UW News

May 6, 2004

Cyclins and the cell cycle

Dr. Richard Timothy (Tim) Hunt, who shared the 2001 Nobel Prize in Physiology or Medicine with Dr. Paul Nurse and Dr. Lee Hartwell of the UW and Fred Hutchinson Cancer Research Center, will be at the UW next week to present the Edwin G. Krebs Lecture in Molecular Pharmacology.

Hunt will speak on “Control of the Cell Cycle” at 3:30 p.m., Tuesday, May 11, in room T-625 of the Health Sciences Center. The lecture is open to everyone.

The speaker is a principal scientist at Cancer Research UK, Clare Hall Laboratories near London. He is a leader in research on regulation of protein synthesis and on control of the cell cycle and cell division by regulatory proteins. His early work focused on regulation of protein synthesis by protein phosphorylation in blood cells and sea urchin eggs.

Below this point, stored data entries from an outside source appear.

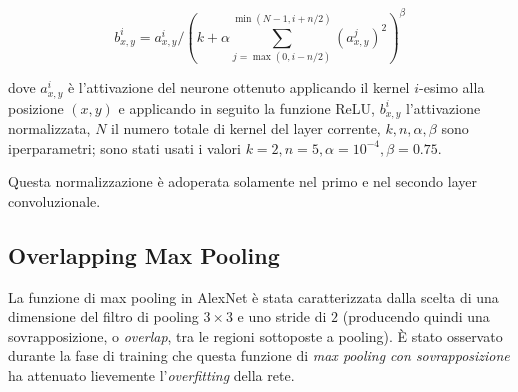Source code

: \[b_{x,y}^{i}=a_{x,y}^{i}/\left(k+\alpha \sum_{j=\max(0,i-n/2)}^{\min(N-1,i+n/2)}(a_{x,y}^{j})^{2}\right)^{\beta}\]

dove $a_{x,y}^{i}$ è l'attivazione del neurone ottenuto applicando il kernel $i$-esimo alla posizione $(x,y)$ e applicando in seguito la funzione ReLU, $b_{x,y}^{i}$ l'attivazione normalizzata, $N$ il numero totale di kernel del layer corrente, $k, n, \alpha, \beta$ sono iperparametri; sono stati usati i valori $k=2, n=5, \alpha=10^{-4}, \beta=0.75$.

Questa normalizzazione è adoperata solamente nel primo e nel secondo layer convoluzionale.

\subsection{Overlapping Max Pooling}
La funzione di max pooling in AlexNet è stata caratterizzata dalla scelta di una dimensione del filtro di pooling $3\times 3$ e uno stride di $2$ (producendo quindi una sovrapposizione, o \textit{overlap}, tra le regioni sottoposte a pooling). È stato osservato durante la fase di training che questa funzione di \textit{max pooling con sovrapposizione} ha attenuato lievemente l'\textit{overfitting} della rete.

In 1983, he reported the discovery of “cyclins,” regulatory proteins that are synthesized and degraded with each cleavage in developing sea urchin eggs.

Subsequent work showed that the oscillating synthesis and degradation of cyclins, which bind and activate cyclin-dependent protein kinases, controls when a cell proceeds through the specific steps of the cell cycle and undergoes cell division. The work demonstrated the role of cyclins and cyclin-dependent protein kinases as master regulators of the cell cycle.

“These discoveries have had an enormous impact on our understanding of the control of cell division in normal and cancer cells,” said Dr. Bill Catterall, professor and chair of the UW Department of Pharmacology.

In addition to his research, Hunt has co-authored two important textbooks: The Cell Cycle: An Introduction, with Dr. Andrew Murray, and Molecular Biology of the Cell: A Problems Approach, with Dr. John Wilson.

Hunt is on the editorial boards of the Journal of Cell Science and Molecular Biology of the Cell. In addition to British and European science and medical organizations, he is a foreign associate of the U.S. National Academy of Sciences. He has won the French Legion of Honor and numerous other international awards.

He earned a bachelor’s degree and a Ph.D. degree in biochemistry from Cambridge University in the United Kingdom. After postdoctoral research at the Albert Einstein College of Medicine in New York, he returned to Cambridge as a research fellow and lecturer before moving to Cancer Research UK in 1991. He was also an instructor for several summers at the Marine Biological Laboratories in Woods Hole, Mass.

This is the 17th Annual Edwin G. Krebs Lecture in Molecular Pharmacology, sponsored by an endowment from Sterling Winthrop, Inc.

The lectureship honors Krebs, UW professor emeritus of pharmacology and biochemistry who won the Nobel Prize in Physiology and Medicine in 1992 with Dr. Edmond Fischer for their discovery of protein phosphorylation as a key cellular regulatory mechanism. Krebs chaired the UW Department of Pharmacology from 1977 to 1984.